To fill the gap in private investment, the government runs three venture capital operations to spur the development of cutting-edge technology.
The CIA's In-Q-Tel, for example, has funded the development of software that instantly translates Arabic into English and combs through the vast amounts of data U.S. intelligence agencies vacuum hourly from cyberspace.
Meanwhile, the Army's OnPoint Technologies is investing in companies that develop new power sources such as fuel cells and microturbines, as well as semiconductors, superconducters, conducting polymers and other mobile power technologies.
The Pentagon's entity, the Defense Venture Catalyst Initiative, works to link cutting-edge firms with potential customers instead of investing directly in high-tech companies.
Together, the three venture capital organizations have focused attention on a lot of new and potentially valuable technology that otherwise would have been overlooked, said Andrew Mara, a science and technology policy fellow at the National Defense University's Center for Technology and National Security Policy.
But with relatively simple measures, they could do more, he said in a recently published paper.
For example, by setting up a searchable database of projects they have reviewed, the three venture capital entities could greatly increase awareness of novel technologies.
As they operate today, few outside their own organizations are aware of other federal investments in developmental technologies, Mara said. In-Q-Tel, for example, has reviewed more than 7,500 technology proposals. "One can easily imagine a scenario where a technology field test may not fit the CIA's needs but is well-suited for a Navy project," he said.
Company privacy and confidentiality matters would have to be overcome and operating a database "will likely require additional effort and manpower," but the potential payoff is more high-tech ideas might be turned into useful technology.
Integrating technology from venture capital funded projects into usable products presents another set of difficulties.
In the corporate world, Mara found that "managers of existing research and development programs were very skeptical of products that 'were not invented here,' and did not want to assume the additional risk of attempting to integrate a new unknown technology."
Sometimes "the easiest way to integrate new technology was to acquire" the company that invented it, he said.
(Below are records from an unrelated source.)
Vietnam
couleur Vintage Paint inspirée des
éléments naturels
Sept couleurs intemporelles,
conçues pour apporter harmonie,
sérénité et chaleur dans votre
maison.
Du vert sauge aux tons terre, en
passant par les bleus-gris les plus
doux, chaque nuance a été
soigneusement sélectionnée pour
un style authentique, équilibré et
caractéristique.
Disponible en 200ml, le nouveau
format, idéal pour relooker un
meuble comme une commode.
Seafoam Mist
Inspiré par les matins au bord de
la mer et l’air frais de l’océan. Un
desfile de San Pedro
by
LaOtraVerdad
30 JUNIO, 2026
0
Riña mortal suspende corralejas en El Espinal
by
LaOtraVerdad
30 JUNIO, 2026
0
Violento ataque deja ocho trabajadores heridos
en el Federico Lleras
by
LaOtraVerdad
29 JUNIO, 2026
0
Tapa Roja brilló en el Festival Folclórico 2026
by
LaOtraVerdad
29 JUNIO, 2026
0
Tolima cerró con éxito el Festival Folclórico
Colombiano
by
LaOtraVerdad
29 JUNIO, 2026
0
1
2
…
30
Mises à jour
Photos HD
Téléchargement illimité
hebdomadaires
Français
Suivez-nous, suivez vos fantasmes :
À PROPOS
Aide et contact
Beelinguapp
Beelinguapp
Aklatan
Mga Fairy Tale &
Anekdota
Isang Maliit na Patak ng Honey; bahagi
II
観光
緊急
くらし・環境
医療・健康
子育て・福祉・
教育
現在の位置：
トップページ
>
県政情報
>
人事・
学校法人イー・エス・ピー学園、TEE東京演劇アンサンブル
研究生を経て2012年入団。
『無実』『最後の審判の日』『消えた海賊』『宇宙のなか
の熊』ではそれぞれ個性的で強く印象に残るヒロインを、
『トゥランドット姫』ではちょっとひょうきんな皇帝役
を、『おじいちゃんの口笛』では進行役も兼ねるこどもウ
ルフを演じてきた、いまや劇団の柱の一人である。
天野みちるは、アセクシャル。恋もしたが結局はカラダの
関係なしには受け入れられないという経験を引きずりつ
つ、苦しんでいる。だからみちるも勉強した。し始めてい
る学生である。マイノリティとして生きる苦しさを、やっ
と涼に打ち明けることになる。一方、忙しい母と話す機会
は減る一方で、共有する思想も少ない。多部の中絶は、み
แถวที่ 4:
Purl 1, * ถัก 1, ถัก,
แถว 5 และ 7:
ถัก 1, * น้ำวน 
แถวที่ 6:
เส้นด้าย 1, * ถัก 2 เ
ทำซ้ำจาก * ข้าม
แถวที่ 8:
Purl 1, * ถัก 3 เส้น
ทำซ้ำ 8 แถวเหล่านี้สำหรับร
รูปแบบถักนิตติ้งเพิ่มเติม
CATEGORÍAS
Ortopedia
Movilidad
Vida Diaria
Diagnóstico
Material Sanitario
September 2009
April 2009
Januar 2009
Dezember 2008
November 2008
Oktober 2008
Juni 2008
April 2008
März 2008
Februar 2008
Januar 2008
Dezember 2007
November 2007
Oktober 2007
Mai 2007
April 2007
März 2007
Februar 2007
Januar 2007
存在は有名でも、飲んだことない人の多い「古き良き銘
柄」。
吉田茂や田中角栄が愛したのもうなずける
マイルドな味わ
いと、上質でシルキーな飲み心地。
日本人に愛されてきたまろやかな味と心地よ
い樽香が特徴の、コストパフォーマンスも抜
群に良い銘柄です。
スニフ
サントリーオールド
In other instances, companies "borrow" R&D managers from the high-tech firms to oversee integration of the new technology by companies that will commercialize it.
While it's not feasible for the government to buy high-tech innovators, federal agencies could send their project managers to high-tech firms to work on projects in which they're investing and then return to their home agencies to help integrate the new technology into government programs, Mara said.
Another step to improve the effectiveness of government venture capital entities would be to write clearer instructions for using the federal procurement and acquisition processes. Small, venture-backed companies often have a hard time navigating through the current complexities, he said.